Después del escándalo del agua mineral contaminada que golpeó a Nestlé en Francia y presionó a las marcas conocidas Perrier y Vittel, la multinacional suiza parece estar lista para girar la página. De hecho, la compañía ha decidido dar al menos una parte de su división. Aguas nestlé Y encargó a Rothschild que evalúe las opciones para una posible venta, en una operación que podría superar los 5 mil millones de euros.
Nestlé, por lo tanto, pronto podría despedirse de una parte histórica de su negocio. Según varias fuentes, incluidos Reuters y Foodnavigator, este movimiento estratégico es parte de un plan de renovación más grande buscado por el nuevo CEO Laurent Freixe, cuyo objetivo es centrarse en marcas de alto margen como Kitkat, Nescafé y Nespresso.

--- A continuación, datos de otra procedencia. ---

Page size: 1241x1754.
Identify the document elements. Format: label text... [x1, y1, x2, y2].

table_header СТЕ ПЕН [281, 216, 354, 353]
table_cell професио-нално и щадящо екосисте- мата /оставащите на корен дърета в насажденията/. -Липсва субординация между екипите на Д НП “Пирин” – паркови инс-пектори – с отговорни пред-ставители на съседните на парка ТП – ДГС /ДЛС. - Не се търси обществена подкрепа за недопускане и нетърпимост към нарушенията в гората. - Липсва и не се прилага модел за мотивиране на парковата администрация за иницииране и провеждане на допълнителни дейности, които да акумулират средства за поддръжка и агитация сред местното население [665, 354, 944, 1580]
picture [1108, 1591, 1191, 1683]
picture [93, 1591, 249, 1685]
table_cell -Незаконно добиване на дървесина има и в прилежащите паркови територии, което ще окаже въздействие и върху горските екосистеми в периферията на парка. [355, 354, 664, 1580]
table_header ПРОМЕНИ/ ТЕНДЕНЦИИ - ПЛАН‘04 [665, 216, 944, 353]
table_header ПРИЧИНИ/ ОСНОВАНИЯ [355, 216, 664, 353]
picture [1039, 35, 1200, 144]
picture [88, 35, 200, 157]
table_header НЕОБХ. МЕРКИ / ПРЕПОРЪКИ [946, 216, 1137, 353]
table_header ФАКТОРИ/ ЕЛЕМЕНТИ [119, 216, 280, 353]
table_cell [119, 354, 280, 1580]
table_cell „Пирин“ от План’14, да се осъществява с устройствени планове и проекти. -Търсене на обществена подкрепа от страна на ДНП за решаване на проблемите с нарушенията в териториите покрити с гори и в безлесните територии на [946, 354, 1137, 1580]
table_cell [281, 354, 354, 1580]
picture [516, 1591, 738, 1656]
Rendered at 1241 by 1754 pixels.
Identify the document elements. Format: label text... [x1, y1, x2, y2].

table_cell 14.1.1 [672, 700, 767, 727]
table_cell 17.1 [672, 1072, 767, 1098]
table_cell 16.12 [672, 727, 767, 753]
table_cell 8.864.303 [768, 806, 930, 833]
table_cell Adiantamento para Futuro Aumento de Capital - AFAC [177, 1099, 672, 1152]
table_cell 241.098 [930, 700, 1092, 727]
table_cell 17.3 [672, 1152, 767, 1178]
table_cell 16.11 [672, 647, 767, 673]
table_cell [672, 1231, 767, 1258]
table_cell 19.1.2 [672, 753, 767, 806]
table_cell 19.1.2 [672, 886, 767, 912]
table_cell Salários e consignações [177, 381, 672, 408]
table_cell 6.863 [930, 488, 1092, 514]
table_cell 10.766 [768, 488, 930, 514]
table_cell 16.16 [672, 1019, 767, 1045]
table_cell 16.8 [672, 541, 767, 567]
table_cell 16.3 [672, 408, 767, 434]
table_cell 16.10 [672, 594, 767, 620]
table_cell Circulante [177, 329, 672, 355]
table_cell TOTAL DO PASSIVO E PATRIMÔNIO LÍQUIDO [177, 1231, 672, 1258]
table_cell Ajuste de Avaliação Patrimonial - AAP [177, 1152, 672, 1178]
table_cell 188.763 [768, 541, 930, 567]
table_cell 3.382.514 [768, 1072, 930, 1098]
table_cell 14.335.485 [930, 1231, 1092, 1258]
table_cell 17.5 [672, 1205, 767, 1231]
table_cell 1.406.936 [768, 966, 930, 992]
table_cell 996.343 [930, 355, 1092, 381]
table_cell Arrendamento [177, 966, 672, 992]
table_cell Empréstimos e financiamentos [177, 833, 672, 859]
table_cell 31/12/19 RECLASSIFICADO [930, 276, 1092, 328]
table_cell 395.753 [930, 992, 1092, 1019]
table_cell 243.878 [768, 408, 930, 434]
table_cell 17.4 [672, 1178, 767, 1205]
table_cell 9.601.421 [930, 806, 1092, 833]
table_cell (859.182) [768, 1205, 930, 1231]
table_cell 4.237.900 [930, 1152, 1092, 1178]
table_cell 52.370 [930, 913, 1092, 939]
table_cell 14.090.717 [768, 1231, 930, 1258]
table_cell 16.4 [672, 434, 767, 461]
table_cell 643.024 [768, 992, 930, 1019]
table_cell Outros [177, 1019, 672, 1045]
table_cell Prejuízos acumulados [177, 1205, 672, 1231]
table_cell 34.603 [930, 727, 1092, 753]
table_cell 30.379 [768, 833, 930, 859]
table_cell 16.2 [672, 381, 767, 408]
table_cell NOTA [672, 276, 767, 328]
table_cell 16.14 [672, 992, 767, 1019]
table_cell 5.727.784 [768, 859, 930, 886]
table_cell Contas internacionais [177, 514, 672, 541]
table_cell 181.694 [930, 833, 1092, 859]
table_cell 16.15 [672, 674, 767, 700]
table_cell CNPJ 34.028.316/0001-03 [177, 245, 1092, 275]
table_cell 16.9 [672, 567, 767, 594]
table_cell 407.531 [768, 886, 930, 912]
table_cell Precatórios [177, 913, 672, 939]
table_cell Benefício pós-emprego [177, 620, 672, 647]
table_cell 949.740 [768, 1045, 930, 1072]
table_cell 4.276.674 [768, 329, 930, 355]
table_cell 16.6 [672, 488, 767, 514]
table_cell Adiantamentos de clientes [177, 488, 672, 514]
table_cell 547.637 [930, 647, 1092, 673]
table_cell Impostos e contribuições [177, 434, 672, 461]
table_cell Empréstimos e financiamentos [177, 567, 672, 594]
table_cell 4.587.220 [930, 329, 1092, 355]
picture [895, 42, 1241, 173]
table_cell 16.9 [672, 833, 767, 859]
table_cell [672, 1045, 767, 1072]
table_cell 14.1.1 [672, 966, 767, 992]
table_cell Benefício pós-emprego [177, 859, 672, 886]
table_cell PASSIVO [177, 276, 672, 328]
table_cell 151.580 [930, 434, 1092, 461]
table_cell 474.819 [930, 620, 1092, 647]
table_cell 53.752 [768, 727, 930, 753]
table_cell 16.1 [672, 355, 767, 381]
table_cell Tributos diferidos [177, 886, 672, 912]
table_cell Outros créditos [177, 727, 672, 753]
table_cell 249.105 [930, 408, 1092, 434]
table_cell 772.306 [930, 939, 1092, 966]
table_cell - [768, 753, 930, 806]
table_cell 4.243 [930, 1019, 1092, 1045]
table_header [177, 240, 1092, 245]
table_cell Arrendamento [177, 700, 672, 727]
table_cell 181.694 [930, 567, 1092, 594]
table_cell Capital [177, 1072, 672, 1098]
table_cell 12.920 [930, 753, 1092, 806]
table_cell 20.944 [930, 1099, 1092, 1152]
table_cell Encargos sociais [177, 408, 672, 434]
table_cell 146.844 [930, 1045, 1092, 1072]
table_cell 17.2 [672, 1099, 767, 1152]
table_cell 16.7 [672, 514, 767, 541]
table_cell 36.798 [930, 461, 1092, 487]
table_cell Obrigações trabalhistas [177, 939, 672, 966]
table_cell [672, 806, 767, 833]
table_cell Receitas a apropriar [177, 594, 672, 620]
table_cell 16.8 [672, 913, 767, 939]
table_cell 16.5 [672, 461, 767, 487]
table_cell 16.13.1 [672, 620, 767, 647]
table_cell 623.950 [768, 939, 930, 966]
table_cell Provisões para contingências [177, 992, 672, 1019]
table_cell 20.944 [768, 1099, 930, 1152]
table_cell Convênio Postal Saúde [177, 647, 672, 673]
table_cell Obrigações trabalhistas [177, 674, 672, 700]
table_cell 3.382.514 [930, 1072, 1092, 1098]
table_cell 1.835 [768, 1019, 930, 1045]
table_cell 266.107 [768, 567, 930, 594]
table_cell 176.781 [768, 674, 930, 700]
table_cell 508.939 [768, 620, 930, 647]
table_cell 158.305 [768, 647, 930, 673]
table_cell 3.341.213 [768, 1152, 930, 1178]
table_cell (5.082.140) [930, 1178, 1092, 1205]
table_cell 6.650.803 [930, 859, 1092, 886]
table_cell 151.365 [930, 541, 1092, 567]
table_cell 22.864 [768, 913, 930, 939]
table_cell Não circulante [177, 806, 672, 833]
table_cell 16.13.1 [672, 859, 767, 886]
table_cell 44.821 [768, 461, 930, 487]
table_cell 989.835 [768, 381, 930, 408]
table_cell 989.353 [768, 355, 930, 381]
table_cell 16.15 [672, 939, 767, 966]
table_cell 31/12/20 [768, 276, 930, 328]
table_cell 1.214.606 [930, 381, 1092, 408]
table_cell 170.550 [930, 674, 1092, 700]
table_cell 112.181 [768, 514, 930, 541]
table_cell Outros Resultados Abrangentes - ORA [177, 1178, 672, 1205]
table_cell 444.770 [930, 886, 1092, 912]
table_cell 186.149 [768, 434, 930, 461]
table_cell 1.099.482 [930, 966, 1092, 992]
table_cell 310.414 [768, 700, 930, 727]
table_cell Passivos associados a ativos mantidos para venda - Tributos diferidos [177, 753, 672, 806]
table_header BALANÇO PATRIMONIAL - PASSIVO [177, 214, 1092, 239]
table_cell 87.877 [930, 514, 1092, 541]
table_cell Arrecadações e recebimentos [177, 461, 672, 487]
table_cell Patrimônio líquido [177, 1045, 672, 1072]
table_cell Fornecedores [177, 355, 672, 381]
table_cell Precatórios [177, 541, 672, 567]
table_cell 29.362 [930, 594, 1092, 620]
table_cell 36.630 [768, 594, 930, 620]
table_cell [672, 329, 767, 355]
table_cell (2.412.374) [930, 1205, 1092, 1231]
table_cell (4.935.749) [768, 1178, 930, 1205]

San Pellegrino y Perrier en la mesa de negociación
La división afectada por el SCORA, operativa como una entidad autónoma a partir del 1 de enero de 2025, incluye marcas icónicas como San Pellegrino, Perrier y Vittel. Algunas de estas marcas pueden transferirse total o parcialmente. Nestlé no ha excluido la posibilidad de mantener una participación minoritaria en la nueva entidad, abriendo así las asociaciones estratégicas futuras.
Entre los compradores potenciales, existen grandes fondos de capital privado, como Platinum Equity, Blackstone, One Rock Capital, Pai Partners y Clayton, Dubilier & Rice.
¿Por qué Nestlé renuncia a sus aguas minerales?
Aunque el agua mineral todavía representa un segmento significativo de la cartera de Nestlé, en el primer trimestre de 2025 generó menos del 4% de la facturación general del grupo. Además, el sector está cada vez más expuesto a las críticas ambientales, vinculada a la escasez de recursos hídricos y al impacto del plástico desechable. No debe olvidarse, como ya hemos dicho, que en Francia la marca Perrier está en el centro de disputas relacionadas con la seguridad de las fuentes.
Nestlé ya ha vendido su actividad vinculada al agua en América del Norte en 2021 por 4.300 millones de dólares. Por lo tanto, la venta actual representaría un paso más en la eliminación del sector del agua.
¿Qué pasará con las marcas históricas como San Pellegrino? Por ahora, aún no está claro si San Pellegrino y Perrier se venderán en su totalidad o si Nestlé mantendrá una participación activa en su gestión. Lo que es seguro es que la multinacional suiza quiere aligerar las actividades consideradas menos estratégicas, mientras que intenta no perder por completo el control sobre la marca de valor reconocida a nivel mundial.
Con esta posible transferencia, Nestlé se está preparando para una nueva estructura que la ve cada vez más orientado hacia productos de alta rentabilidad. Dado los tiempos, el agua mineral, una vez que el buque insignia de la oferta, pronto podría pasar a mano. Queda por ver si el interés de los fondos de inversión se convierte en una oferta concreta y cuál será el futuro de Nestlé Waters.